Eine schrittweise und vorhersehbare Dollar-Abwertung wäre problematisch, weil Anleger dann ihre Dollar-Anlagen verkaufen würden. Deshalb halte ich es für wahrscheinlicher, dass eine Anpassung über mehrere schnelle und überraschende Wechselkursbewegungen erfolgt. Der Dollar würde jeweils relativ abrupt auf ein niedrigeres Niveau fallen und sich anschließend stabilisieren. Tatsächlich haben wir ähnliche Muster in den vergangenen Quartalen bereits beobachten können. Aus Sicht der USA wäre dies der einzige Weg, den Wechselkurs zu beeinflussen, ohne massive Kapitalabflüsse aus Aktien und Anleihen zu riskieren.

Erwarten Sie einen breiten Ausstieg internationaler Investoren aus US-Anlagen?
Nein. Ich rechne nicht mit einem abrupten Vertrauensverlust in die USA oder mit einem Dollar-Crash. Vielmehr dürfte die extreme Konzentration globaler Kapitalströme auf den US-Markt langsam zurückgehen. Die Welt ist heute außergewöhnlich stark in US-Dollar-Anlagen investiert. Langfristig erscheint eine schrittweise Diversifikation in andere Regionen plausibel, ohne dass dies zwangsläufig zu einer Krise in den USA führen muss.

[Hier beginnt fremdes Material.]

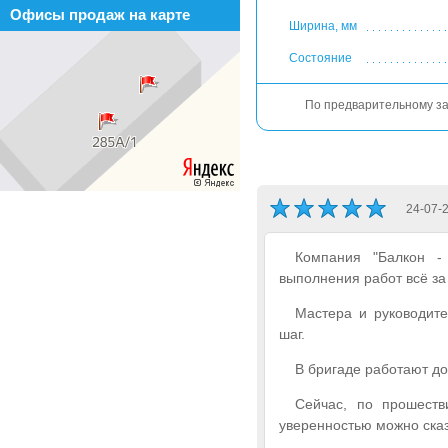
Офисы продаж на карте
Ширина, мм
Состояние
По предварительному зак
24-07-
Компания "Балкон -
выполнения работ всё за
Мастера и руководит
шаг.
В бригаде работают до
Сейчас, по прошеств
уверенностью можно ска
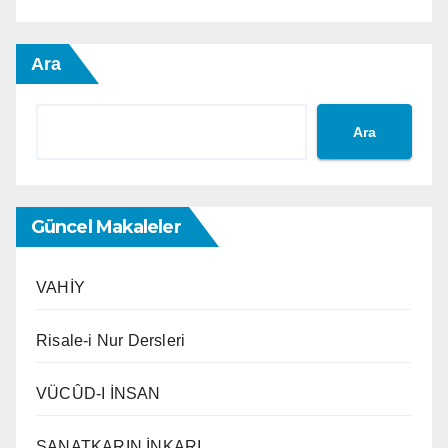
Ara
Ara
Güncel Makaleler
VAHİY
Risale-i Nur Dersleri
VÜCÛD-I İNSAN
SANATKARIN İNKARI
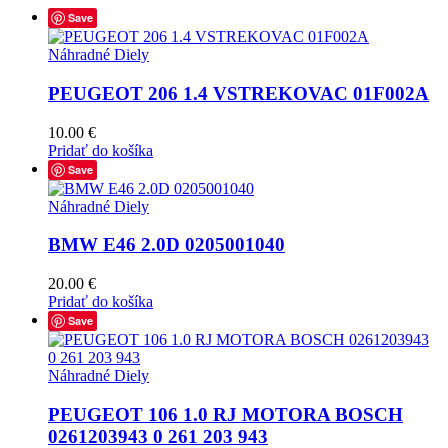
Save
Náhradné Diely
PEUGEOT 206 1.4 VSTREKOVAC 01F002A
10.00
€
Pridať do košíka
Save
Náhradné Diely
BMW E46 2.0D 0205001040
20.00
€
Pridať do košíka
Save
Náhradné Diely
PEUGEOT 106 1.0 RJ MOTORA BOSCH
0261203943 0 261 203 943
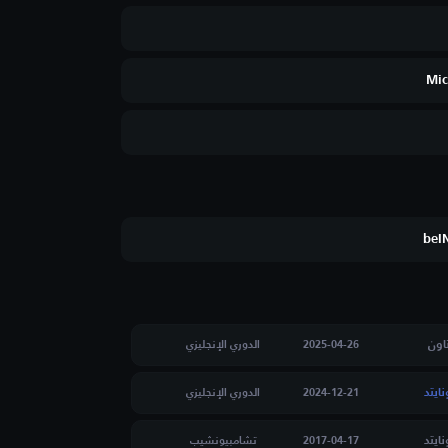
Mic
beI
اون
2025-04-26
الدوري الإنجليزي
ايتد
2024-12-21
الدوري الإنجليزي
ايتد
2017-04-17
تشامبيونشيب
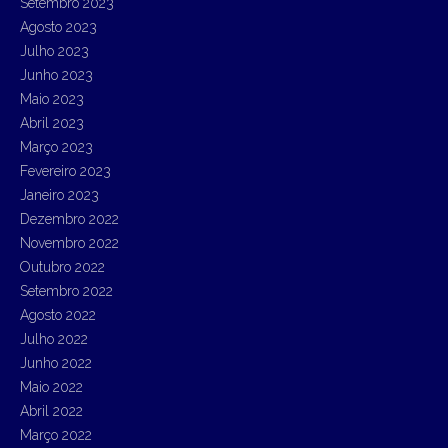
Setembro 2023
Agosto 2023
Julho 2023
Junho 2023
Maio 2023
Abril 2023
Março 2023
Fevereiro 2023
Janeiro 2023
Dezembro 2022
Novembro 2022
Outubro 2022
Setembro 2022
Agosto 2022
Julho 2022
Junho 2022
Maio 2022
Abril 2022
Março 2022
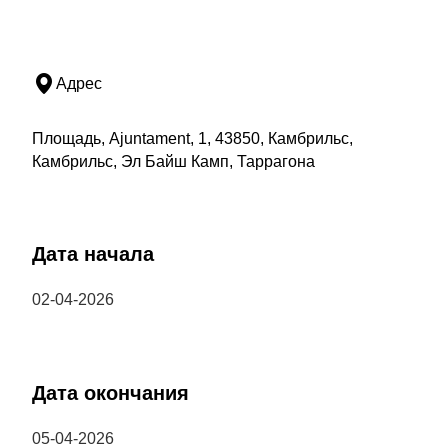
Адрес
Площадь, Ajuntament, 1, 43850, Камбрильс,
Камбрильс, Эл Байш Камп, Таррагона
Дата начала
02-04-2026
Дата окончания
05-04-2026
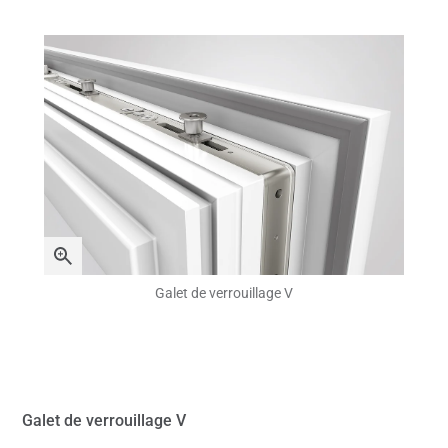
Galet de verrouillage V
Galet de verrouillage V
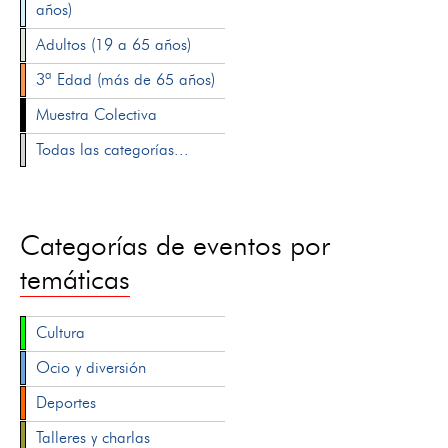
años)
Adultos (19 a 65 años)
3ª Edad (más de 65 años)
Muestra Colectiva
Todas las categorías...
Categorías de eventos por
temáticas
Cultura
Ocio y diversión
Deportes
Talleres y charlas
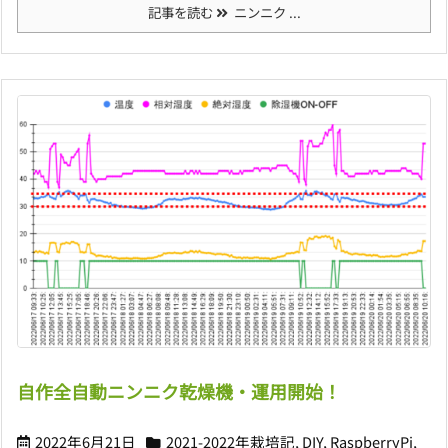
記事を読む
ニンニク ...
自作全自動ニンニク乾燥機・運用開始！
2022年6月21日
2021-2022年栽培記
,
DIY
,
RaspberryPi
,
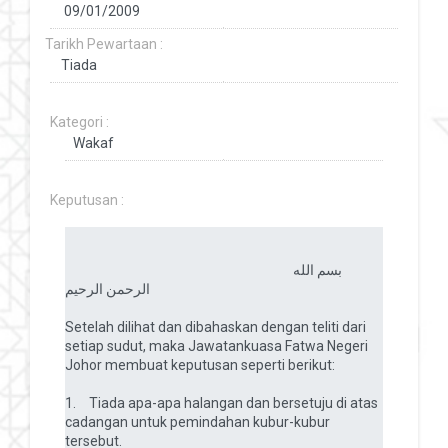
Tarikh Pewartaan :
Kategori :
Keputusan :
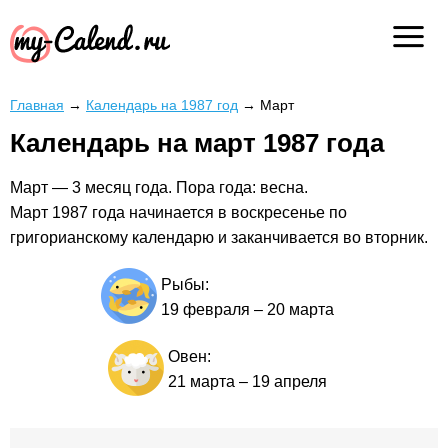
Главная
→
Календарь на 1987 год
→
Март
Календарь на март 1987 года
Март — 3 месяц года. Пора года: весна.
Март 1987 года начинается в воскресенье по
григорианскому календарю и заканчивается во вторник.
Рыбы:
19 февраля
–
20 марта
Овен:
21 марта
–
19 апреля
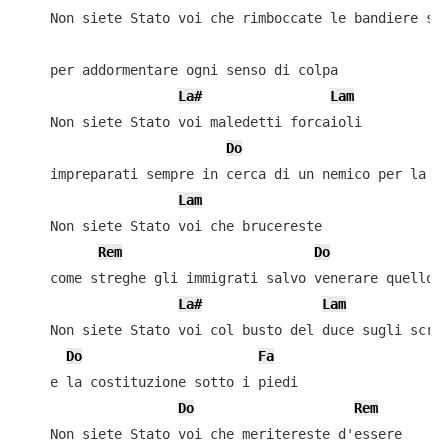
    Non siete Stato voi che rimboccate le bandiere sul
    per addormentare ogni senso di colpa

La#
Lam
    Non siete Stato voi maledetti forcaioli

Do
F
    impreparati sempre in cerca di un nemico per la lo
Lam
    Non siete Stato voi che brucereste

Rem
Do
    come streghe gli immigrati salvo venerare quello n
La#
Lam
    Non siete Stato voi col busto del duce sugli scrit
Do
Fa
    e la costituzione sotto i piedi

Do
Rem
    Non siete Stato voi che meritereste d'essere
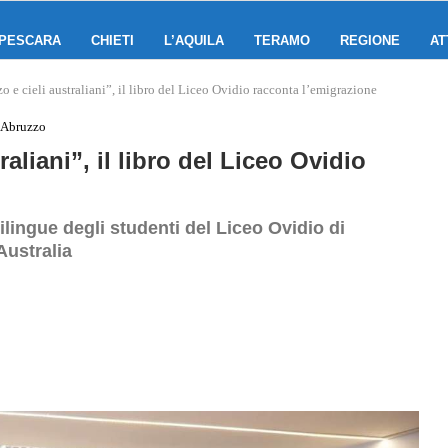
PESCARA
CHIETI
L’AQUILA
TERAMO
REGIONE
AT
o e cieli australiani”, il libro del Liceo Ovidio racconta l’emigrazione
 Abruzzo
raliani”, il libro del Liceo Ovidio
bilingue degli studenti del Liceo Ovidio di
Australia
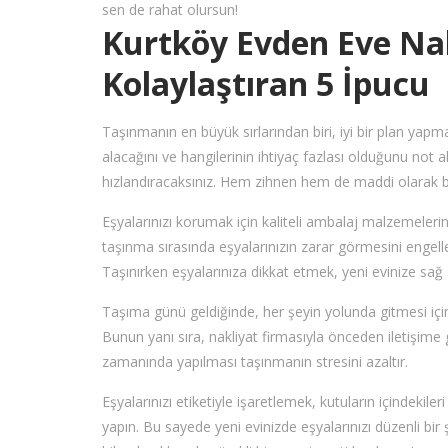
sen de rahat olursun!
Kurtköy Evden Eve Nak
Kolaylaştıran 5 İpucu
Taşınmanın en büyük sırlarından biri, iyi bir plan yapma
alacağını ve hangilerinin ihtiyaç fazlası olduğunu not 
hızlandıracaksınız. Hem zihnen hem de maddi olarak b
Eşyalarınızı korumak için kaliteli ambalaj malzemeleri
taşınma sırasında eşyalarınızın zarar görmesini engeller. 
Taşınırken eşyalarınıza dikkat etmek, yeni evinize sağ 
Taşıma günü geldiğinde, her şeyin yolunda gitmesi için
Bunun yanı sıra, nakliyat firmasıyla önceden iletişime g
zamanında yapılması taşınmanın stresini azaltır.
Eşyalarınızı etiketiyle işaretlemek, kutuların içindekile
yapın. Bu sayede yeni evinizde eşyalarınızı düzenli bir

Welche Konsequenzen ergeben sich daraus für europäische Anleger?
Diversifikation wird wichtiger als in den vergangenen Jahren. Anleger sollten sich nicht ausschließlich auf US-Anlagen konzentrieren, sondern auch Chancen in anderen Regionen prüfen. Besonders attraktiv erscheint derzeit Ostasien, wo viele Volkswirtschaften strukturell solide wachsen. Europa hat dagegen zunächst einige eigene Herausforderungen zu bewältigen – von der Energieversorgung bis zur Wettbewerbsfähigkeit. Deshalb sehe ich kurzfristig eher Asien als Gewinner einer breiteren globalen Kapitalallokation.

Wie beurteilen Sie die langfristigen Perspektiven Europas?
Europa steht vor einem schwierigen Umfeld. Die Globalisierung verändert sich grundlegend. Während die vergangenen Jahrzehnte von Kooperation geprägt waren, rücken heute geopolitische und wirtschaftliche Rivalitäten stärker in den Vordergrund. Europa war in einer kooperativen Weltordnung sehr erfolgreich. In einer Welt, die stärker von strategischen Interessen und Wettbewerb geprägt ist, muss Europa seine Rolle neu definieren und seine Wettbewerbsfähigkeit stärken. Das wird eine der zentralen Herausforderungen der kommenden Jahre sein.